Stored records:
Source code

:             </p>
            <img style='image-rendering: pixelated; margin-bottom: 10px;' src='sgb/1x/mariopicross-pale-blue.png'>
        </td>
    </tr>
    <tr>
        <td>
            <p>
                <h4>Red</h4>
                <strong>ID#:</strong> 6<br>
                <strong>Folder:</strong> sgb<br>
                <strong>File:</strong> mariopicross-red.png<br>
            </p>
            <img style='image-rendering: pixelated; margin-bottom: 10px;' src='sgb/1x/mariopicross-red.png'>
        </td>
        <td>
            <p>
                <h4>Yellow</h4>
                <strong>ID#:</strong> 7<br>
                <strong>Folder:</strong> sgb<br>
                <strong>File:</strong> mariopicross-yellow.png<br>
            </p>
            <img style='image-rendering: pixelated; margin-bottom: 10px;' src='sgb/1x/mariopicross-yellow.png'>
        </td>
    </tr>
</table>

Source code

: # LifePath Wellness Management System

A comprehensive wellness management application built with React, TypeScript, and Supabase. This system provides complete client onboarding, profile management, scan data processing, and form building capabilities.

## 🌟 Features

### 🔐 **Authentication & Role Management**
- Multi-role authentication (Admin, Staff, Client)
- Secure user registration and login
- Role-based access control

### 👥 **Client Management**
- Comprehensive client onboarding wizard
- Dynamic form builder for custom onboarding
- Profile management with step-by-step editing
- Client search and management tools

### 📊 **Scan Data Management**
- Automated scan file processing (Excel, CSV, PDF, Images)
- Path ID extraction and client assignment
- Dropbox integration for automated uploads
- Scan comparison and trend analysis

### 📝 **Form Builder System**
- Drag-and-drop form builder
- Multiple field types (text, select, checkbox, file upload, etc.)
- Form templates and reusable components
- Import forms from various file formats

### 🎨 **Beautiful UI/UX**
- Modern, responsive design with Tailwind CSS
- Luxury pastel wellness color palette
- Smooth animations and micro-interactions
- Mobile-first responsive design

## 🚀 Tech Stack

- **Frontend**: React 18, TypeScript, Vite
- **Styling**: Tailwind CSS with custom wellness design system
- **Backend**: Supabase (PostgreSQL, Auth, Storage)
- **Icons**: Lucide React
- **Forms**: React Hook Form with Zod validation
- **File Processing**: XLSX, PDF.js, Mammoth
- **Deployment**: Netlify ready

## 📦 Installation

### EXERCISE REQUIREMENTS:
Where a line above holds the string "pixelated", copy that line.

### RESPONSE BELOW:
            <img style='image-rendering: pixelated; margin-bottom: 10px;' src='sgb/1x/mariopicross-pale-blue.png'>
            <img style='image-rendering: pixelated; margin-bottom: 10px;' src='sgb/1x/mariopicross-red.png'>
            <img style='image-rendering: pixelated; margin-bottom: 10px;' src='sgb/1x/mariopicross-yellow.png'>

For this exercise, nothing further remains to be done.